Но она отогнала от себя и те, и другие.
Глава 6
Дом, в котором Константин провел свое детство и юность, опустел как-то незаметно. Получили квартиру одни соседи, другие… Последней уехала тетя Нина.
– Так и не встретила я свою любовь, Зин, – вздохнула она, когда отмечали ее отъезд на новое местожительство. – Видно, не судьба. Поживу на старости лет для себя.
Константин улыбнулся. Тетя Нина была смешная в своих вечных поисках любви и вечных разочарованиях. Без нее в доме стало совсем грустно.
Им с мамой тоже должны были дать квартиру, так как дом шел под снос.
– Дожить бы здесь, – говорила мама. – Хорошо, что ты квартиру получишь, а мне лучше в родных стенах умереть.
Константин терпеть не мог, когда она заговаривала о смерти. Впрочем, она о ней почти и не заговаривала. Мама не любила говорить об очевидных вещах, как и бабушка, в этом смысле он пошел в них.
Для мамы было очевидно, например, что сын вернулся из Москвы в Киров из-за ее болезни. Она не хотела, чтобы он это делал, и сказала ему об этом. Он ее не послушался, потому что у него были свои очевидности. И что же теперь обсуждать?
Вообще-то Константин не видел в своем возвращении никакой жертвы, потому что работа на «Скорой» в Кирове отличалась от такой же московской не разительно, а кроме работы, в его жизни не было ничего захватывающего.
Он работал, мама вела хозяйство, если можно было так назвать их несложный быт. Серьезных усилий он ей совершать не позволял, потому что она ожидала операцию на сердце. Она и сама себе этого не позволяла, потому что относилась к своему здоровью ответственно, считая, что было бы эгоизмом с ее стороны, если бы она слегла, обременив таким образом сына.
Вечерами, если он был не на дежурстве, они разговаривали о каких-нибудь выставках и спектаклях, которые мама посещала гораздо чаще, чем он, пеняя ему за недостаточное внимание к культурной жизни, которая, «поверь, Костик, в Кирове очень насыщенная». Так было заведено. Если он возвращался с работы поздно, она считала необходимым его дождаться, это тоже было заведено, и, на его взгляд, правильно.

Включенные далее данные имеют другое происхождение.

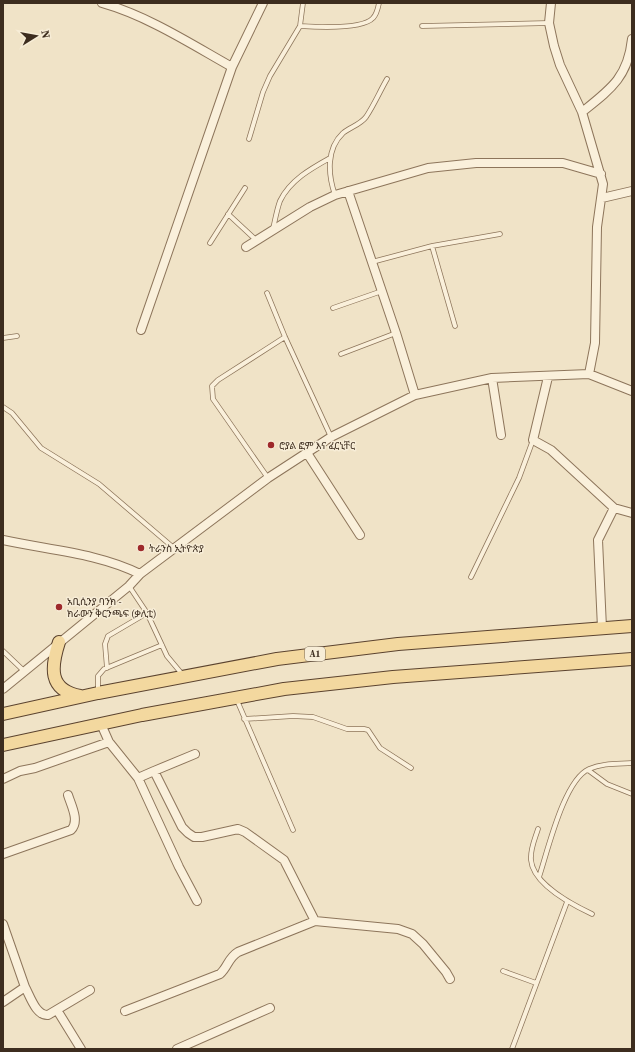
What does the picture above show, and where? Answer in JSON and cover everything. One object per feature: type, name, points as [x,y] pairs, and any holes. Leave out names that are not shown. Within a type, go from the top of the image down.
[{"type":"main road","name":"A1","points":[[3,714],[83,696],[184,678],[277,659],[398,644],[632,626]]},
{"type":"main road","points":[[59,642],[54,662],[56,680],[63,690],[69,694],[83,696]]},
{"type":"main road","points":[[3,745],[101,724],[284,689],[394,677],[632,659]]},
{"type":"street","points":[[102,3],[157,27],[232,67]]},
{"type":"street","points":[[141,330],[232,67],[263,3]]},
{"type":"street","points":[[551,3],[549,24],[560,65],[582,112],[603,184],[597,227],[595,344],[589,374]]},
{"type":"street","points":[[582,112],[607,92],[620,78],[627,65],[632,39]]},
{"type":"street","points":[[246,247],[310,207],[336,195],[428,168],[476,164],[563,163],[601,174]]},
{"type":"street","points":[[348,191],[396,333],[415,395]]},
{"type":"street","points":[[602,198],[632,191]]},
{"type":"street","points":[[3,688],[129,586],[140,574],[268,478],[331,437],[415,395],[492,378],[548,377],[589,374],[632,391]]},
{"type":"street","points":[[548,377],[533,440],[551,450],[614,508],[632,513]]},
{"type":"street","points":[[492,378],[501,435]]},
{"type":"street","points":[[307,453],[360,535]]},
{"type":"street","points":[[602,628],[598,540],[614,508]]},
{"type":"street","points":[[3,540],[106,561],[124,566],[140,574]]},
{"type":"street","points":[[101,724],[109,742],[138,778],[178,867],[197,901]]},
{"type":"street","points":[[3,778],[109,742]]},
{"type":"street","points":[[138,778],[196,754]]},
{"type":"street","points":[[154,771],[182,827],[188,833],[194,837],[202,837],[232,830],[245,832],[284,860],[315,921]]},
{"type":"street","points":[[3,854],[71,830],[76,820],[68,795]]},
{"type":"street","points":[[125,1011],[220,974],[225,970],[230,956],[315,921],[398,929],[412,934],[439,962],[450,979]]},
{"type":"street","points":[[3,924],[25,987],[39,1012],[44,1015],[48,1015],[90,990]]},
{"type":"street","points":[[3,1002],[25,987]]},
{"type":"street","points":[[182,1048],[270,1008]]},
{"type":"street","points":[[57,1010],[81,1049]]},
{"type":"lane","points":[[249,139],[263,92],[270,76],[300,26],[303,3]]},
{"type":"lane","points":[[300,26],[347,26],[367,21],[373,18],[379,3]]},
{"type":"lane","points":[[422,26],[549,24]]},
{"type":"lane","points":[[336,195],[331,183],[330,158],[337,142],[343,133],[357,125],[366,117],[387,79]]},
{"type":"lane","points":[[273,229],[280,201],[287,191],[308,170],[330,158]]},
{"type":"lane","points":[[210,243],[245,188]]},
{"type":"lane","points":[[228,214],[256,240]]},
{"type":"lane","points":[[372,262],[432,246],[500,234]]},
{"type":"lane","points":[[432,246],[455,326]]},
{"type":"lane","points":[[333,308],[382,291]]},
{"type":"lane","points":[[267,293],[285,337],[331,437]]},
{"type":"lane","points":[[341,354],[396,333]]},
{"type":"lane","points":[[3,338],[17,336]]},
{"type":"lane","points":[[268,478],[213,399],[212,386],[218,380],[285,337]]},
{"type":"lane","points":[[3,407],[12,413],[41,448],[99,484],[175,549]]},
{"type":"lane","points":[[471,577],[519,478],[533,440]]},
{"type":"lane","points":[[129,586],[147,613],[167,656],[184,678]]},
{"type":"lane","points":[[107,668],[105,644],[108,636],[147,613]]},
{"type":"lane","points":[[98,693],[98,676],[107,668],[162,645]]},
{"type":"lane","points":[[3,651],[24,672]]},
{"type":"lane","points":[[236,698],[294,830]]},
{"type":"lane","points":[[244,719],[293,716],[313,718],[347,729],[368,730],[380,748],[411,768]]},
{"type":"lane","points":[[539,876],[568,792],[576,779],[588,770],[603,764],[632,763]]},
{"type":"lane","points":[[588,770],[607,784],[632,794]]},
{"type":"lane","points":[[538,829],[532,848],[531,861],[539,876],[567,902],[592,914]]},
{"type":"lane","points":[[512,1049],[567,902]]},
{"type":"lane","points":[[503,971],[536,983]]},
{"type":"place","name":"ሮያል ፎም እና ፈርኒቸር","points":[[271,445]]},
{"type":"place","name":"ትራንስ ኢትዮጵያ","points":[[141,548]]},
{"type":"place","name":"አቢሲንያ ባንክ - ክራውን ቅርንጫፍ (ቃሊቲ)","points":[[59,607]]}]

Однажды, когда Константин вернулся с работы не очень поздно, то услышал в кухне голоса и подумал, что у мамы гости.
Но она вышла ему навстречу и сказала:
– А у нас соседи появились. В Нининых комнатах будут жить.
Он удивился. Какие соседи? Дом вот-вот снесут.
Соседи, женщина и мальчик лет восьми, сидели в кухне за столом, который остался от тети Нины.
– Надя и Сева, – представила мама.
Надя почти не изменилась за три года. То же классическое лицо, только выражение стало жестче. Если раньше она была похожа на нимфу, то теперь на воинственную античную деву.
Ее красота по-прежнему ошеломляла, как выстрел, но Константин сразу же вспомнил притон, в котором увидел ее впервые, и то же чувство, что и тогда, охватило его: красота ее почему-то казалась ему оскорбительной. Зачем она дана? Кого радует? Даже ее носительницу едва ли.
Выпили за знакомство, Константин и мама водки, а Надя вина. Константин подумал, что она и сыну нальет спиртного, но она налила Севе апельсиновый сок, а вскоре отправила его спать. Уверенность чувствовалась в каждом ее поступке так же, как в выражении лица.